Stability of environment is an important factor in determining a child’s best interests. (DeFranco v. DeFranco (1978), 67 Ill. App. 3d 760,771,384 N.E.2d 997,1005; Cavev. Cave (1971), 2Ill. App. 3d782, 276 N,E.2d 793.) In DeFranco, one of the reasons that custody was taken from the mother was that subsequent to her divorce, she lived at three different residences, causing the children to attempt to readjust continually to new environments. *45In Holloway v. Holloway (1973), 10 Ill. App. 3d 662, 294 N.E.2d 759, custody was transferred from a mother who had moved three times in two years and left her child with babysitters much of the time. In the present case, the mother moved at least five times in four months and her marital status and child-care plans were unsettled. The reasons advanced by her to justify the moves; unfriendly neighbors, high heating bills, and cramped quarters, do not negate their destabilizing effect.

Belle argues that the court’s recognition of racial factors in reaching its decision will have an unconstitutionally chilling effect on the fundamental right of marriage, because in hopes of regaining Tim’s custody she will feel compelled to divorce Donnell and associate with white males only. Belle’s brief concedes that this argument is sp eculative, and our consideration of the record convinces us that the court assigned little weight to considerations of race.
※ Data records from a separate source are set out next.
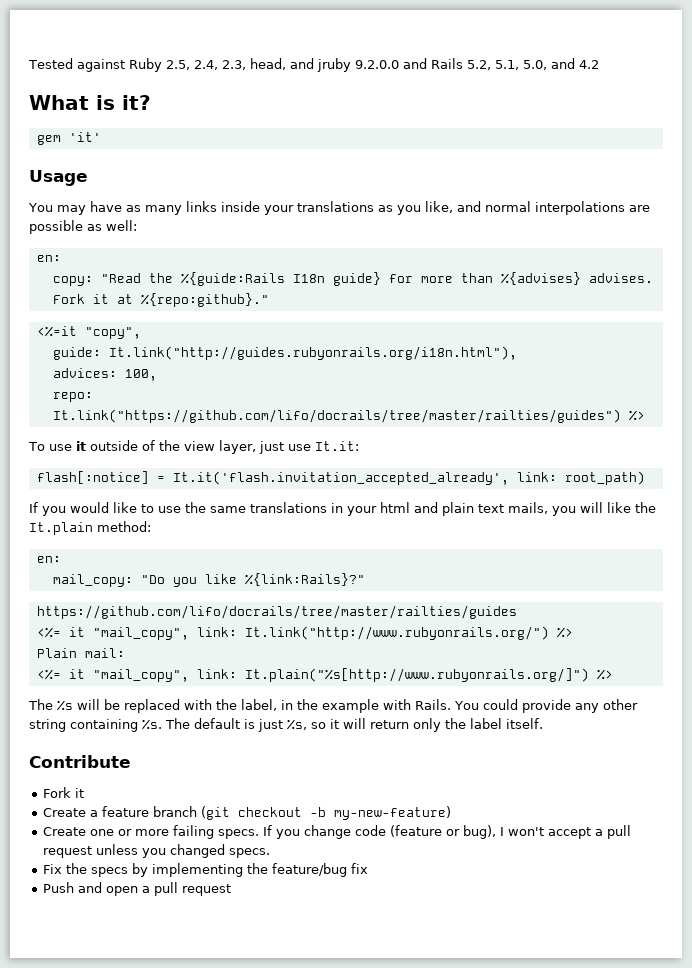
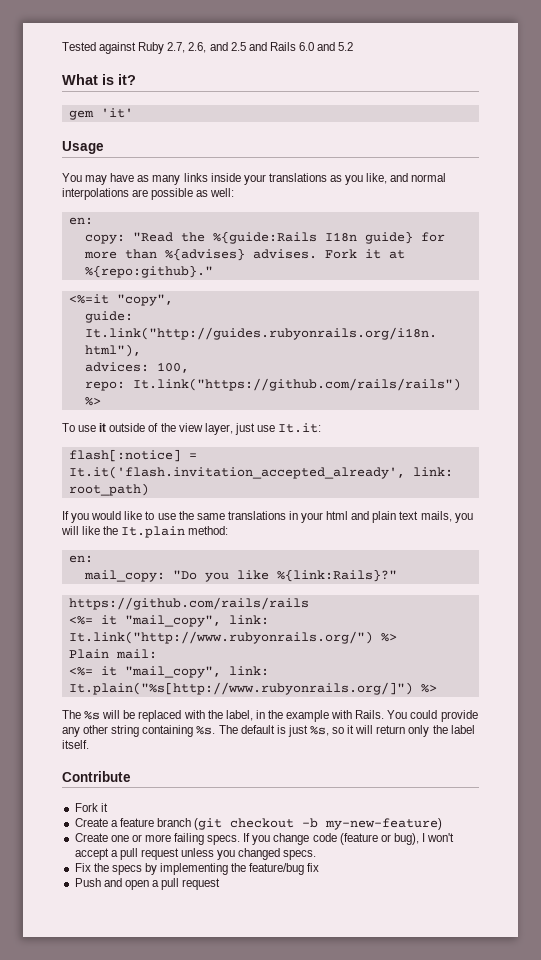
[165,58,599,72] 2.5, 2.4, 2.3, head, and jruby 9.2.0.0 and Rails 5.2, 5.1, 5.0, and 4.2 -> [167,42,354,53] 2.7, 2.6, and 2.5 and Rails 6.0 and 5.2
[52,409,621,423] It.link("https://github.com/lifo/docrails/tree/master/railties/guides") -> [132,378,461,391] It.link("https://github.com/rails/rails")
[36,605,517,619] https://github.com/lifo/docrails/tree/master/railties/guides -> [68,597,309,610] https://github.com/rails/rails

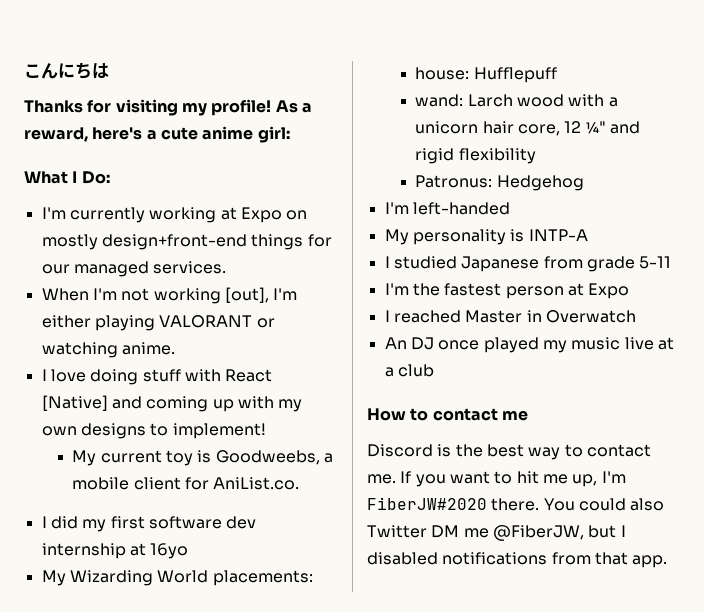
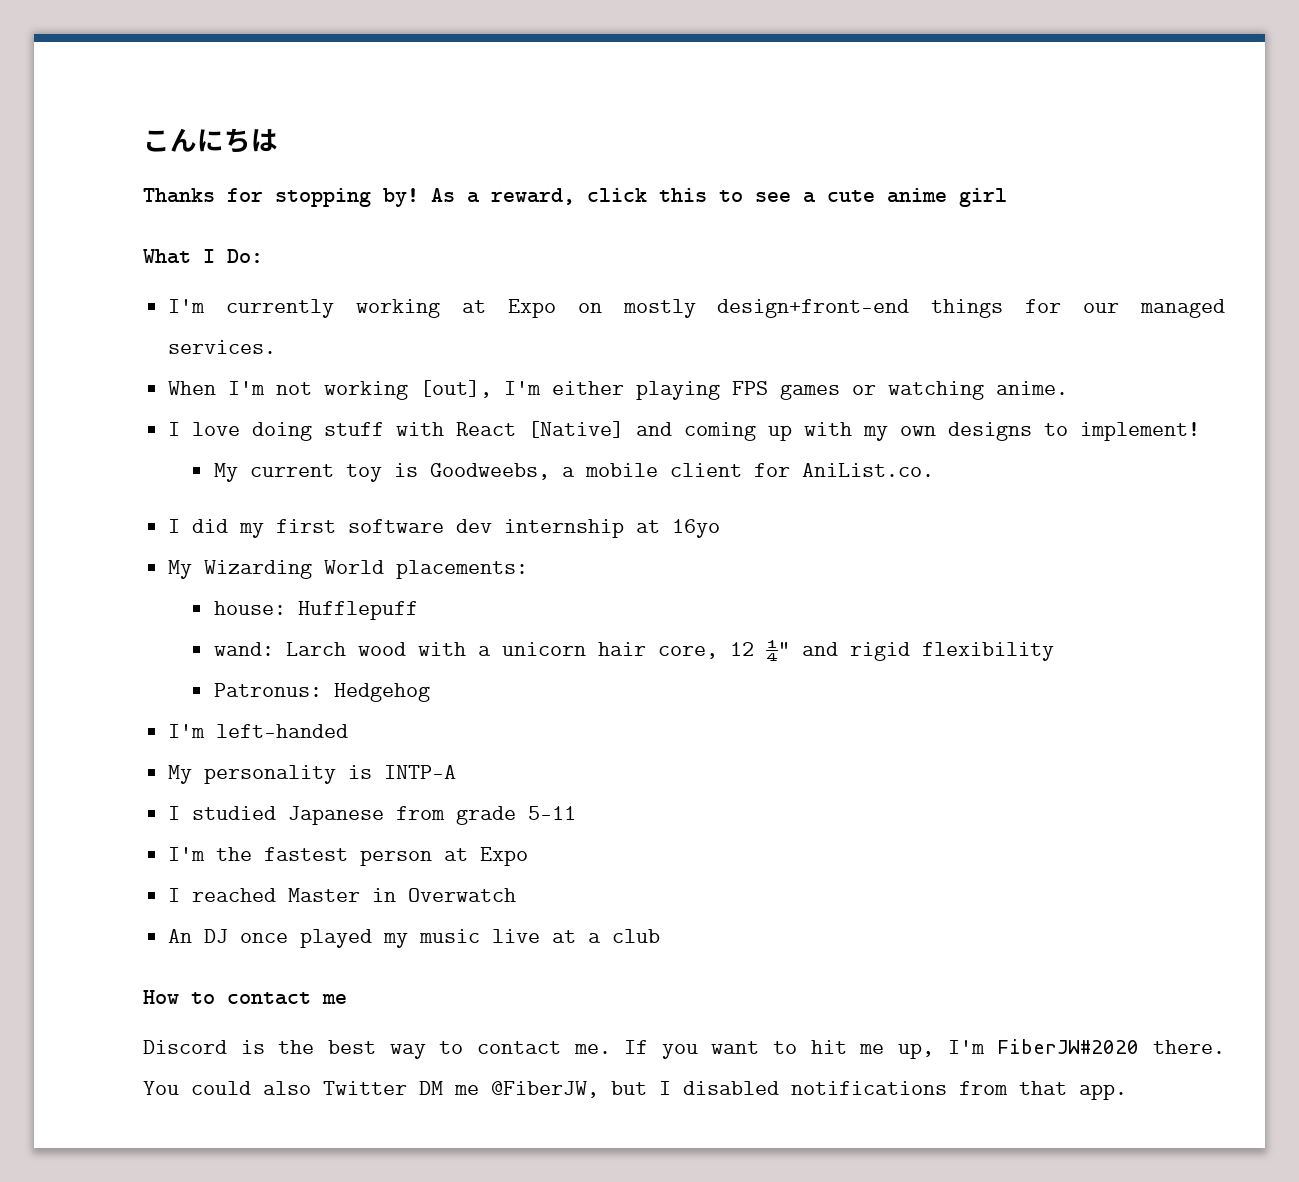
[115,99,312,116] [24,127,143,142] visiting my profile! As a reward, here's -> [275,188,791,207] stopping by! As a reward, click this to see
[257,126,290,143] girl: -> [959,188,1007,207] girl
[159,315,253,328] VALORANT -> [732,381,841,400] FPS games

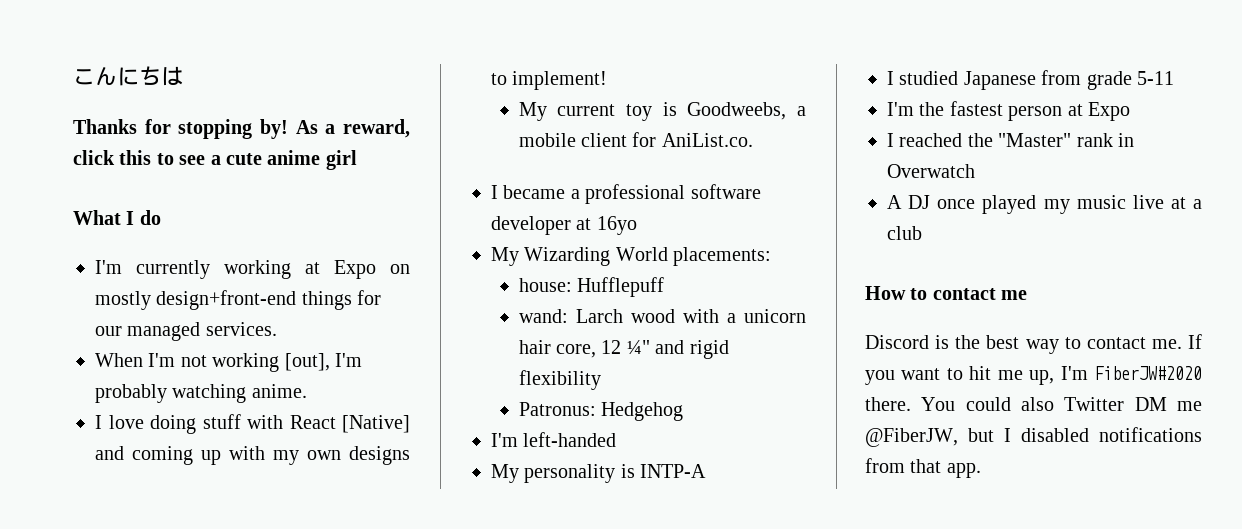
[227,249,263,263] Do: -> [139,210,161,225] do
[552,381,877,400] either playing FPS games or -> [95,384,167,403] probably
[192,519,625,538] did my first software dev internship -> [503,184,761,204] [491,216,571,235] became a professional software developer
[288,888,361,902] Master -> [967,133,1113,147] the "Master" rank
[168,929,193,943] An -> [887,195,902,209] A

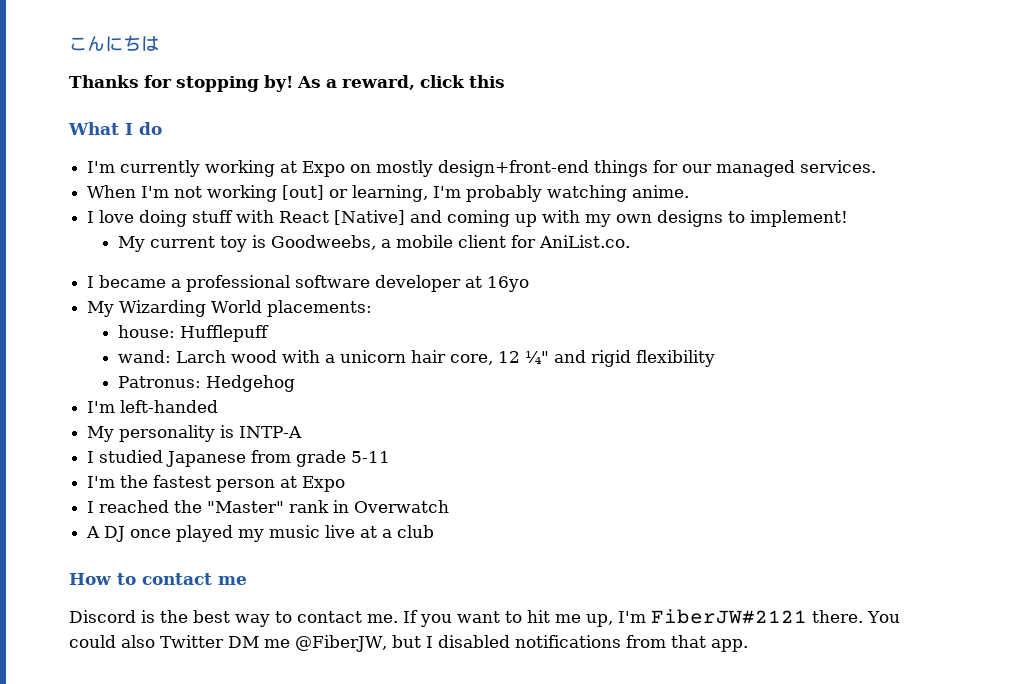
[156,150,357,170] to see a cute anime girl -> (505, 81) none
[284,353,330,371] [out], -> [282,185,429,202] [out] or learning,
[1094,366,1202,380] FiberJW#2020 -> [651,609,807,624] FiberJW#2121

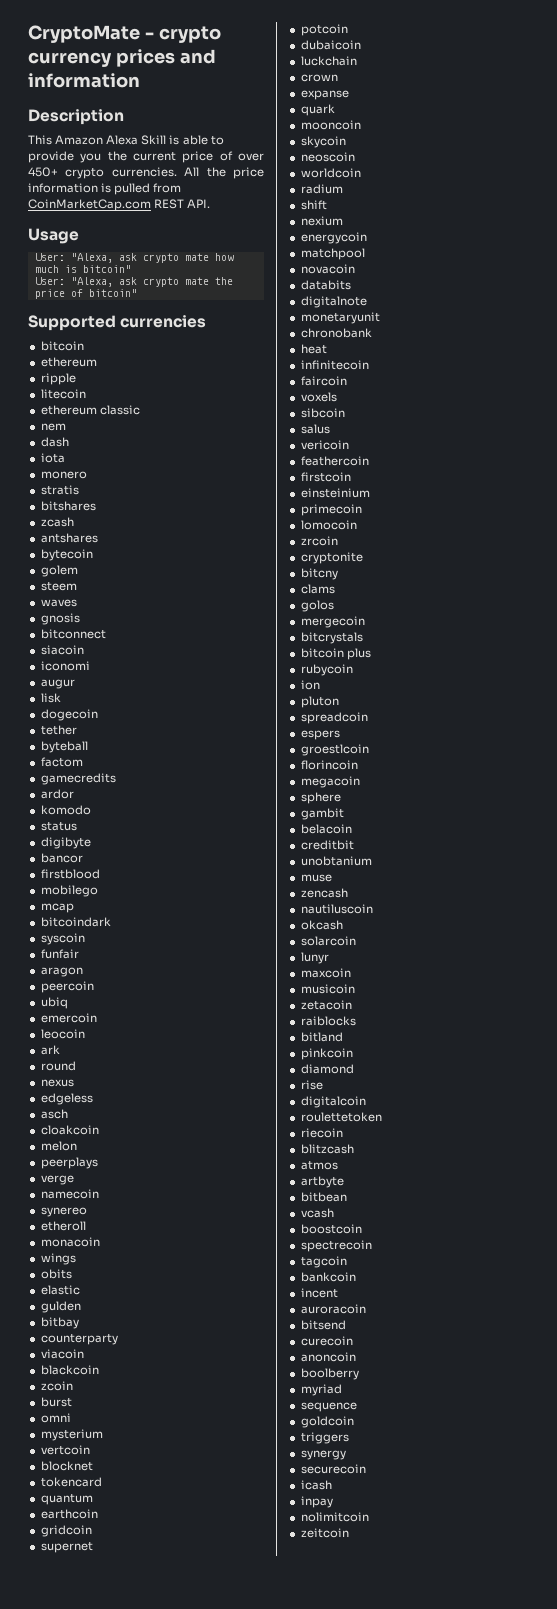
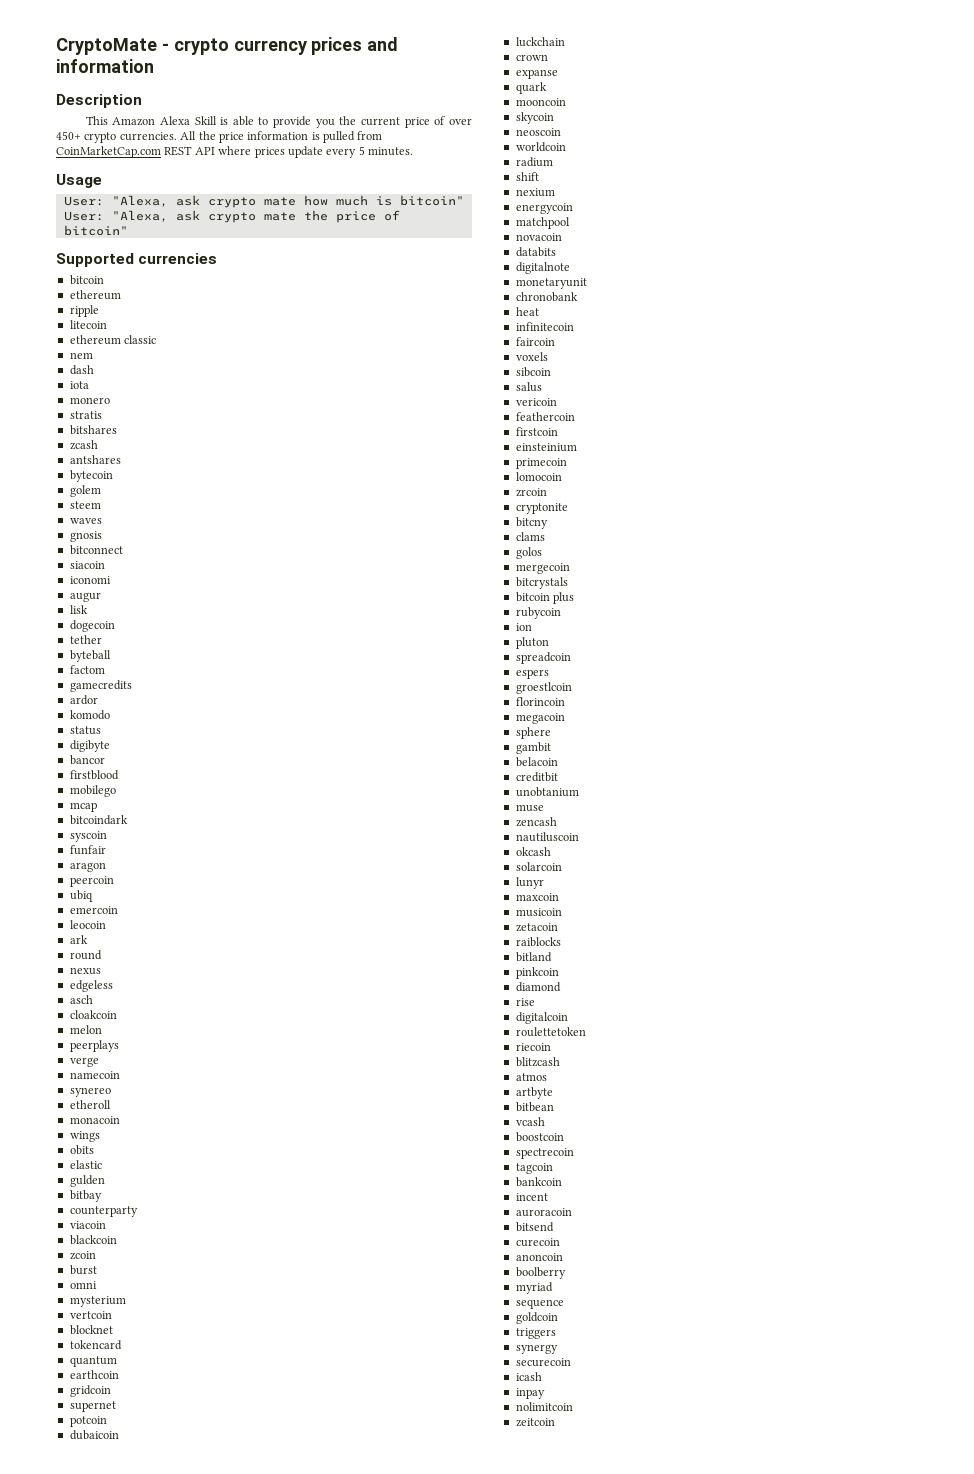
[187,199,211,208] API. -> [194,146,413,158] API where prices update every 5 minutes.

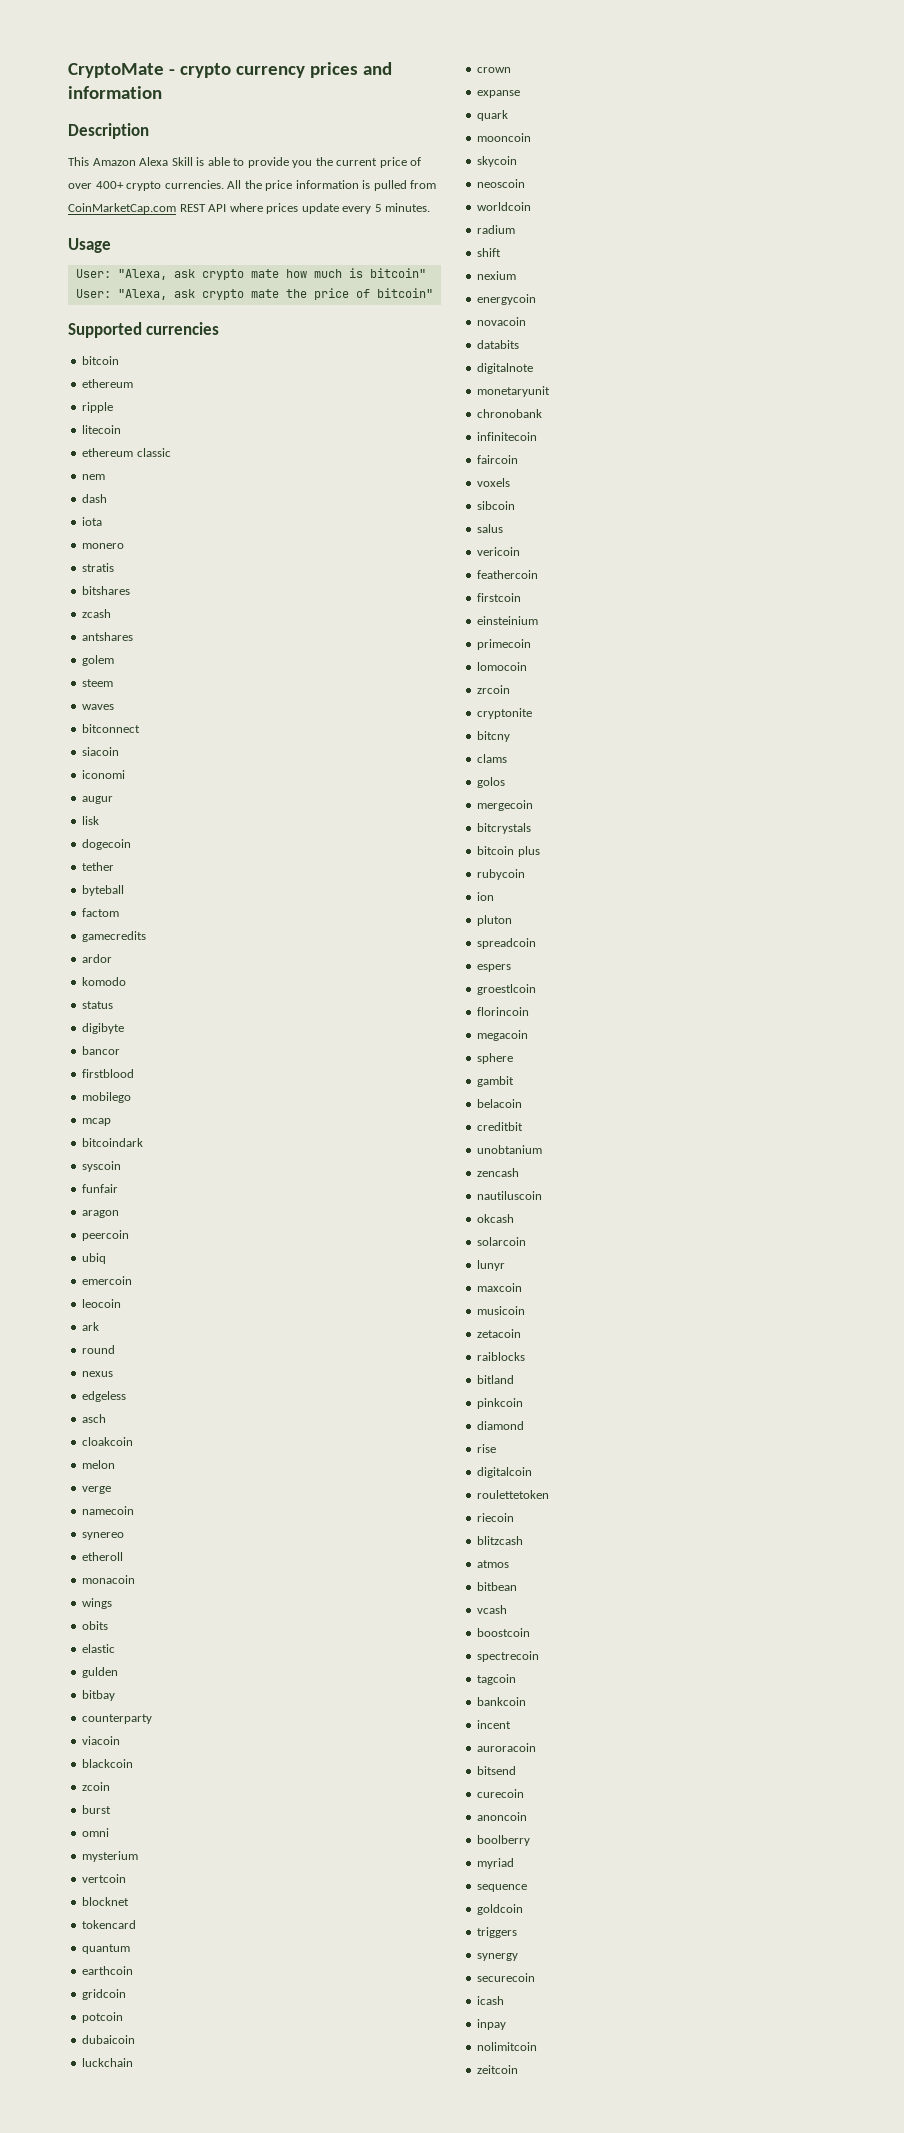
[56,131,81,140] 450+ -> [95,181,124,189] 400+
[69,470,113,482] // bytecoin -> (134, 636) none
[69,531,102,542] // gnosis -> (115, 707) none
[69,1040,119,1052] // peerplays -> (116, 1464) none
[69,1401,116,1412] // supernet -> (127, 1994) none
[515,217,570,229] // matchpool -> (537, 299) none
[515,307,539,316] // heat -> (543, 413) none
[515,804,544,812] // muse -> (543, 1149) none
[515,1087,553,1099] // artbyte -> (510, 1564) none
We have no doubt, after reviewing the record, that the court took into consideration all relevant factors and did not allow the matter of race alone to overweigh all other considerations and did not regard the racial factor as decisive. (Langin v. Langin (1971), 2 Ill. App. 3d 544, 276 N.E.2d 822; Stingley v. Wesch (1966), 77 Ill. App. 2d 472, 222 N.E.2d 505; Annot., 57 A.L.R.2d 678 (1958).) Instead, the court simply acknowledged that social pressures could develop that would be difficult or detrimental for Tim. This consideration, however, was not the foundation for the court’s decision and accordingly is not grounds for reversal.

The trial court had an opportunity to observe the demeanor and credibility of the witness and was in a unique position to assess those factors. Its decision is presumptively correct. (Mason v. Mason (1977), 49 Ill. App. 3d 775, 779, 364 N.E.2d 705, 708.) Once a trial court makes a decision as to change of custody, that decision will be disturbed only if it is contrary to the manifest weight of the evidence or constitutes an abuse of discretion. Rippon v. Rippon (1978), 64 Ill. App. 3d 465, 381 N.E.2d 70, 73.

• 5 Belle’s frequent changes in residence, the instability of her present marriage, and the uncertainty of her vocational and child care plans are facts that arose since the prior judgment which constitute a change in circumstances warranting modification of custody. We cannot say that the court’s determination was contrary to the manifest weight of the evidence or was an abuse of discretion.

For these reasons, the judgment of the Circuit Court of Williamson County is affirmed.

Affirmed.

JONES, P. J., and KASSERMAN, J., concur.